→ What you have to do:
Copy every line below word for word, and leave the pictures out of your answer.

→ Dataset content:
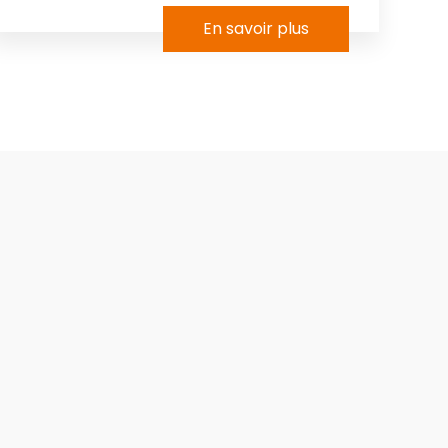
En savoir plus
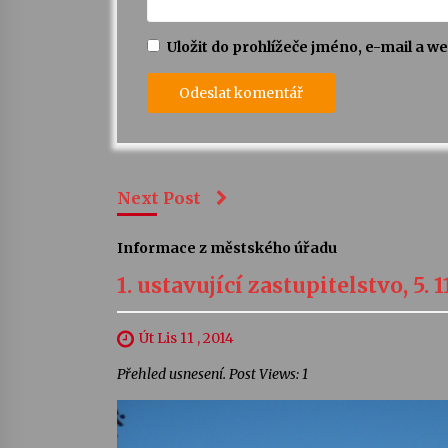
Uložit do prohlížeče jméno, e-mail a 
Next Post
Informace z městského úřadu
1. ustavující zastupitelstvo, 5. 1
Út Lis 11 , 2014
Přehled usnesení. Post Views: 1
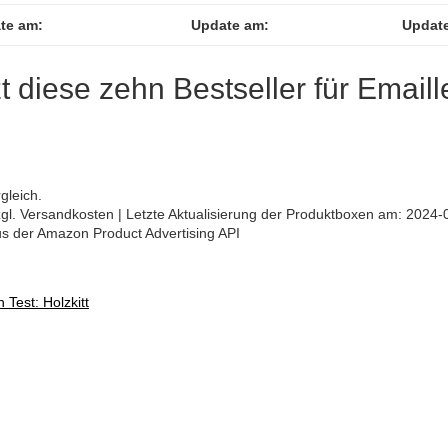
te am:
Update am:
Updat
zt diese zehn Bestseller für Emaill
gleich.
 zzgl. Versandkosten | Letzte Aktualisierung der Produktboxen am: 2024-
aus der Amazon Product Advertising API
 Test: Holzkitt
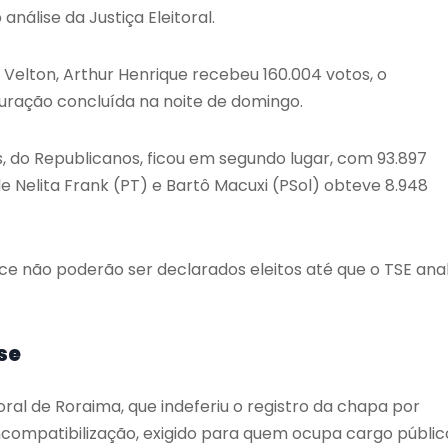
álise da Justiça Eleitoral.
Velton, Arthur Henrique recebeu 160.004 votos, o
puração concluída na noite de domingo.
 do Republicanos, ficou em segundo lugar, com 93.897
de Nelita Frank (PT) e Bartô Macuxi (PSol) obteve 8.948
ice não poderão ser declarados eleitos até que o TSE anal
se
oral de Roraima, que indeferiu o registro da chapa por
ncompatibilização, exigido para quem ocupa cargo públic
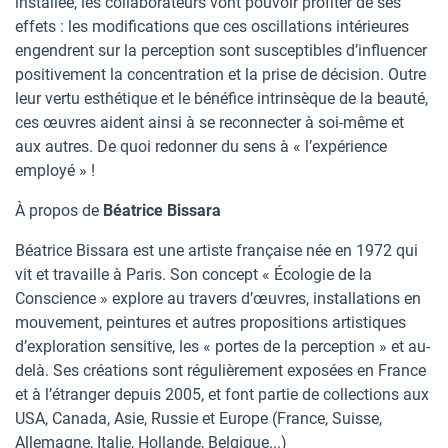
installée, les collaborateurs vont pouvoir profiter de ses
effets : les modifications que ces oscillations intérieures
engendrent sur la perception sont susceptibles d’influencer
positivement la concentration et la prise de décision. Outre
leur vertu esthétique et le bénéfice intrinsèque de la beauté,
ces œuvres aident ainsi à se reconnecter à soi-même et
aux autres. De quoi redonner du sens à « l’expérience
employé » !
À propos de
Béatrice Bissara
Béatrice Bissara est une artiste française née en 1972 qui
vit et travaille à Paris. Son concept « Écologie de la
Conscience » explore au travers d’œuvres, installations en
mouvement, peintures et autres propositions artistiques
d’exploration sensitive, les « portes de la perception » et au-
delà. Ses créations sont régulièrement exposées en France
et à l’étranger depuis 2005, et font partie de collections aux
USA, Canada, Asie, Russie et Europe (France, Suisse,
Allemagne, Italie, Hollande, Belgique...)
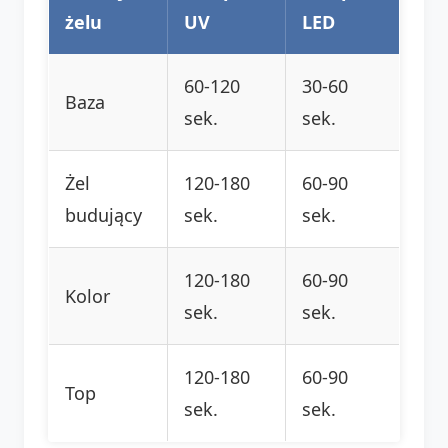
żelu
UV
LED
60-120
30-60
Baza
sek.
sek.
Żel
120-180
60-90
budujący
sek.
sek.
120-180
60-90
Kolor
sek.
sek.
120-180
60-90
Top
sek.
sek.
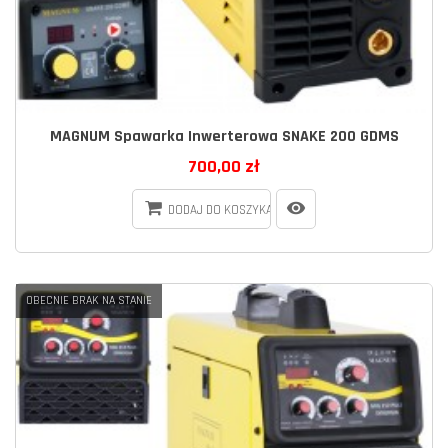
MAGNUM Spawarka Inwerterowa SNAKE 200 GDMS
700,00 zł
DODAJ DO KOSZYKA
OBECNIE BRAK NA STANIE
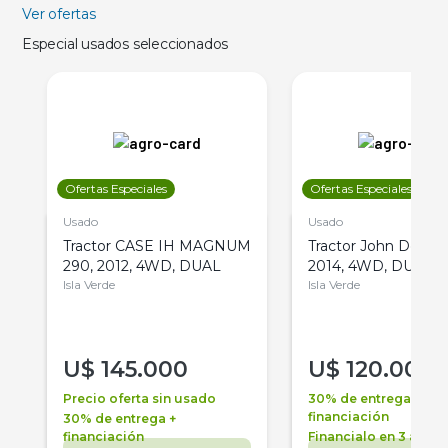
Ver ofertas
Especial usados seleccionados
Ofertas Especiales
Ofertas Especiales
Usado
Usado
Tractor CASE IH MAGNUM
Tractor John Deere 
290, 2012, 4WD, DUAL
2014, 4WD, DUAL
Isla Verde
Isla Verde
U$
145.000
U$
120.000
Precio oferta sin usado
30% de entrega +
financiación
30% de entrega +
financiación
Financialo en 3 años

→ Result for this exercise:
En savoir plus
Uložit do prohlížeče jméno, e-mail a 
Next Post
Informace z městského úřadu
1. ustavující zastupitelstvo, 5. 1
Út Lis 11 , 2014
Přehled usnesení. Post Views: 1
te am:
Update am:
Updat
zt diese zehn Bestseller für Emaill
gleich.
 zzgl. Versandkosten | Letzte Aktualisierung der Produktboxen am: 2024-
aus der Amazon Product Advertising API
 Test: Holzkitt
álise da Justiça Eleitoral.
Velton, Arthur Henrique recebeu 160.004 votos, o
puração concluída na noite de domingo.
 do Republicanos, ficou em segundo lugar, com 93.897
de Nelita Frank (PT) e Bartô Macuxi (PSol) obteve 8.948
ice não poderão ser declarados eleitos até que o TSE anal
se
oral de Roraima, que indeferiu o registro da chapa por
ncompatibilização, exigido para quem ocupa cargo públic
installée, les collaborateurs vont pouvoir profiter de ses
effets : les modifications que ces oscillations intérieures
engendrent sur la perception sont susceptibles d’influencer
positivement la concentration et la prise de décision. Outre
leur vertu esthétique et le bénéfice intrinsèque de la beauté,
ces œuvres aident ainsi à se reconnecter à soi-même et
aux autres. De quoi redonner du sens à « l’expérience
employé » !
À propos de
Béatrice Bissara
Béatrice Bissara est une artiste française née en 1972 qui
vit et travaille à Paris. Son concept « Écologie de la
Conscience » explore au travers d’œuvres, installations en
mouvement, peintures et autres propositions artistiques
d’exploration sensitive, les « portes de la perception » et au-
delà. Ses créations sont régulièrement exposées en France
et à l’étranger depuis 2005, et font partie de collections aux
USA, Canada, Asie, Russie et Europe (France, Suisse,
Allemagne, Italie, Hollande, Belgique...)
żelu
UV
LED
60-120
30-60
Baza
sek.
sek.
Żel
120-180
60-90
budujący
sek.
sek.
120-180
60-90
Kolor
sek.
sek.
120-180
60-90
Top
sek.
sek.
MAGNUM Spawarka Inwerterowa SNAKE 200 GDMS
700,00 zł
DODAJ DO KOSZYKA
OBECNIE BRAK NA STANIE
Ver ofertas
Especial usados seleccionados
Ofertas Especiales
Ofertas Especiales
Usado
Usado
Tractor CASE IH MAGNUM
Tractor John Deere 
290, 2012, 4WD, DUAL
2014, 4WD, DUAL
Isla Verde
Isla Verde
U$
145.000
U$
120.000
Precio oferta sin usado
30% de entrega +
financiación
30% de entrega +
financiación
Financialo en 3 años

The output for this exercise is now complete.